Although the rhesus monkey is used widely as an animal model of human visual processing, it is not known whether invariant visual object recognition behavior is quantitatively comparable across monkeys and humans. To address this question, we systematically compared the core object recognition behavior of two monkeys with that of human subjects. To test true object recognition behavior (rather than image matching), we generated several thousand naturalistic synthetic images of 24 basic-level objects with high variation in viewing parameters and image background. Monkeys were trained to perform binary object recognition tasks on a match-to-sample paradigm. Data from 605 human subjects performing the same tasks on Mechanical Turk were aggregated to characterize "pooled human" object recognition behavior, as well as 33 separate Mechanical Turk subjects to characterize individual human subject behavior. Our results show that monkeys learn each new object in a few days, after which they not only match mean human performance but show a pattern of object confusion that is highly correlated with pooled human confusion patterns and is statistically indistinguishable from individual human subjects. Importantly, this shared human and monkey pattern of 3D object confusion is not shared with low-level visual representations (pixels, V1+; models of the retina and primary visual cortex) but is shared with a state-of-the-art computer vision feature representation. Together, these results are consistent with the hypothesis that rhesus monkeys and humans share a common neural shape representation that directly supports object perception.

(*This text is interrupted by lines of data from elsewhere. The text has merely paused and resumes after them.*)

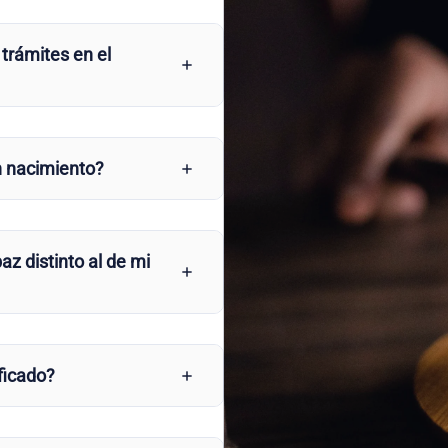
 trámites en el
n nacimiento?
az distinto al de mi
ficado?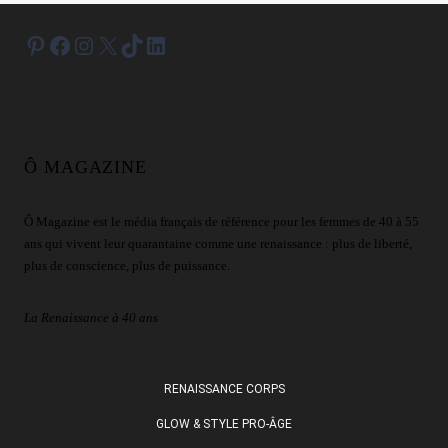
Pinterest
Facebook
Instagram
X
TikTok
LinkedIn
Ô MAGAZINE
Ô Magazine est le média français de référence pour les femmes de 40 à 55
ans qui vivent leur quarantaine comme une renaissance : plus de liberté,
plus de conscience, plus de puissance.
La Renaissance à 40 ans
RENAISSANCE CORPS
GLOW & STYLE PRO-ÂGE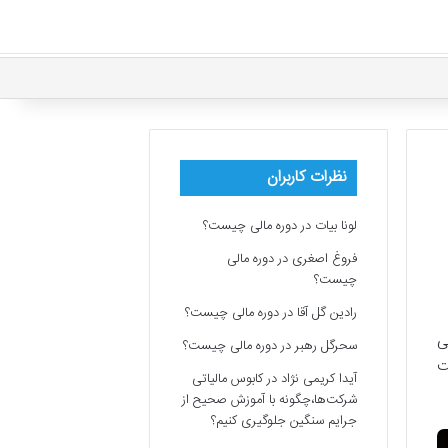
نظرات کاربران
لونا بیات
در
دوره مالی چیست؟
فروغ اصغری
در
دوره مالی
چیست؟
رادین گل آقا
در
دوره مالی چیست؟
ی
سحرگل رهبر
در
دوره مالی چیست؟
ت
آیدا کریمی نژاد
در
کابوس مالیاتی
شرکت‌ها،چگونه با آموزش صحیح از
جرایم سنگین جلوگیری کنیم؟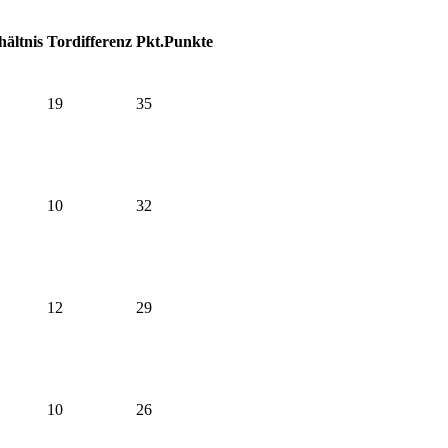
hältnis
Tordifferenz
Pkt.
Punkte
19
35
10
32
12
29
10
26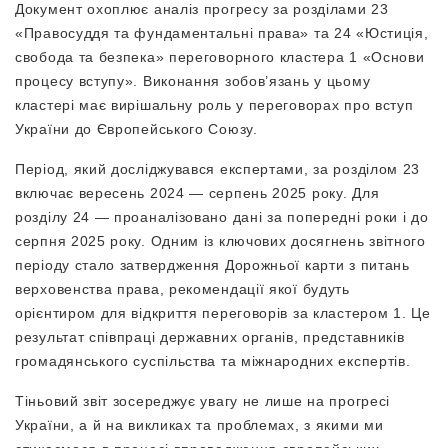
Документ охоплює аналіз прогресу за розділами 23
«Правосуддя та фундаментальні права» та 24 «Юстиція,
свобода та безпека» переговорного кластера 1 «Основи
процесу вступу». Виконання зобов’язань у цьому
кластері має вирішальну роль у переговорах про вступ
України до Європейського Союзу.
Період, який досліджувався експертами, за розділом 23
включає вересень 2024 — серпень 2025 року. Для
розділу 24 — проаналізовано дані за попередні роки і до
серпня 2025 року. Одним із ключових досягнень звітного
періоду стало затвердження Дорожньої карти з питань
верховенства права, рекомендації якої будуть
орієнтиром для відкриття переговорів за кластером 1. Це
результат співпраці державних органів, представників
громадянського суспільства та міжнародних експертів.
Тіньовий звіт зосереджує увагу не лише на прогресі
України, а й на викликах та проблемах, з якими ми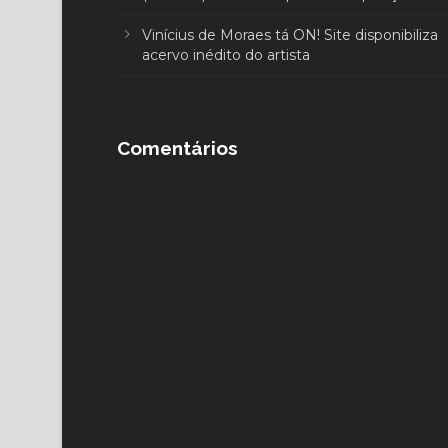
Vinícius de Moraes tá ON! Site disponibiliza
acervo inédito do artista
Comentários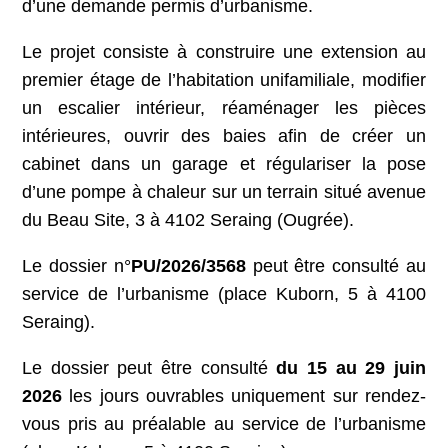
d’une demande permis d’urbanisme.
Le projet consiste à construire une extension au
premier étage de l’habitation unifamiliale, modifier
un escalier intérieur, réaménager les pièces
intérieures, ouvrir des baies afin de créer un
cabinet dans un garage et régulariser la pose
d’une pompe à chaleur sur un terrain situé avenue
du Beau Site, 3 à 4102 Seraing (Ougrée).
Le dossier n°
PU/2026/3568
peut être consulté au
service de l’urbanisme (place Kuborn, 5 à 4100
Seraing).
Le dossier peut être consulté
du 15 au 29 juin
2026
les jours ouvrables uniquement sur rendez-
vous pris au préalable au service de l’urbanisme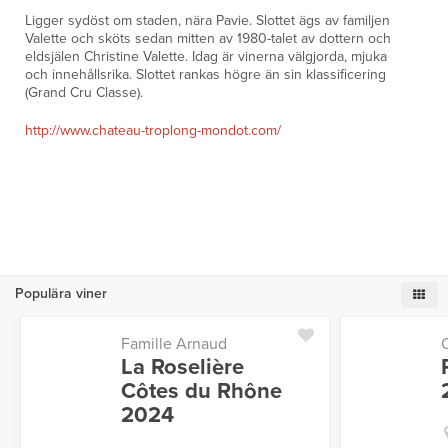
Ligger sydöst om staden, nära Pavie. Slottet ägs av familjen
Valette och sköts sedan mitten av 1980-talet av dottern och
eldsjälen Christine Valette. Idag är vinerna välgjorda, mjuka
och innehållsrika. Slottet rankas högre än sin klassificering
(Grand Cru Classe).
http://www.chateau-troplong-mondot.com/
Populära viner
Famille Arnaud
La Roselière
Côtes du Rhône
2024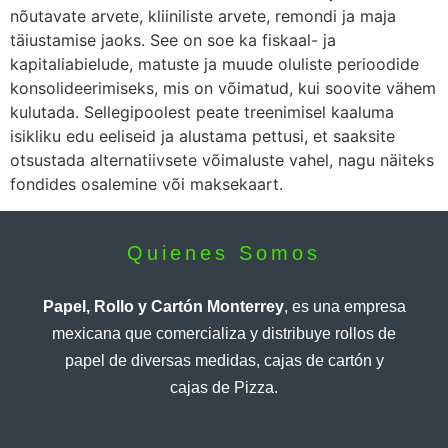
nõutavate arvete, kliiniliste arvete, remondi ja maja
täiustamise jaoks. See on soe ka fiskaal- ja
kapitaliabielude, matuste ja muude oluliste perioodide
konsolideerimiseks, mis on võimatud, kui soovite vähem
kulutada. Sellegipoolest peate treenimisel kaaluma
isikliku edu eeliseid ja alustama pettusi, et saaksite
otsustada alternatiivsete võimaluste vahel, nagu näiteks
fondides osalemine või maksekaart.
Quienes Somos
Papel, Rollo y Cartón Monterrey
, es una empresa
mexicana que comercializa y distribuye rollos de
papel de diversas medidas, cajas de cartón y
cajas de Pizza.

To date, several mammalian species have shown promise as animal models for studying the neural mechanisms underlying high-level visual processing in humans. In light of this diversity, making tight comparisons between nonhuman and human primates is particularly critical in determining the best use of nonhuman primates to further the goal of the field of translating knowledge gained from animal models to humans. To the best of our knowledge, this study is the first systematic attempt at comparing a high-level visual behavior of humans and macaque monkeys.
尽管恒河猴被广泛用作人类视觉处理的动物模型,但尚不清楚不变的视觉对象识别行为在猴子和人类之间是否在数量上具有可比性。为了解决这个问题,我们系统地比较了两只猴子与人类受试者的核心对象识别行为。为了测试真正的对象识别行为(而不是图像匹配),我们生成了数千张24个基本层级对象的自然合成图像,这些图像在观察参数和图像背景方面具有高度变化。猴子被训练在匹配样本范式上执行二元对象识别任务。汇总了605名在亚马逊土耳其机器人平台上执行相同任务的人类受试者的数据,以表征“总体人类”对象识别行为,以及33名单独的亚马逊土耳其机器人平台受试者的数据,以表征个体人类受试者行为。我们的结果表明,猴子在几天内就能学会每个新对象,之后它们不仅能达到人类的平均表现,还表现出一种对象混淆模式,这种模式与总体人类混淆模式高度相关,并且在统计学上与个体人类受试者没有区别。重要的是,这种人类和猴子共有的3D对象混淆模式与低级视觉表征(像素、V1+;视网膜和初级视觉皮层模型)不同,但与一种先进的计算机视觉特征表征相同。总之,这些结果与恒河猴和人类共享一种直接支持对象感知的共同神经形状表征这一假设一致。
迄今为止,几种哺乳动物物种已显示出有望作为研究人类高级视觉处理潜在神经机制的动物模型。鉴于这种多样性,在确定如何最好地利用非人类灵长类动物以推进将从动物模型中获得的知识转化为人类应用这一领域目标时,对非人类和人类灵长类动物进行严格比较尤为关键。据我们所知,本研究是首次系统尝试比较人类和猕猴的高级视觉行为。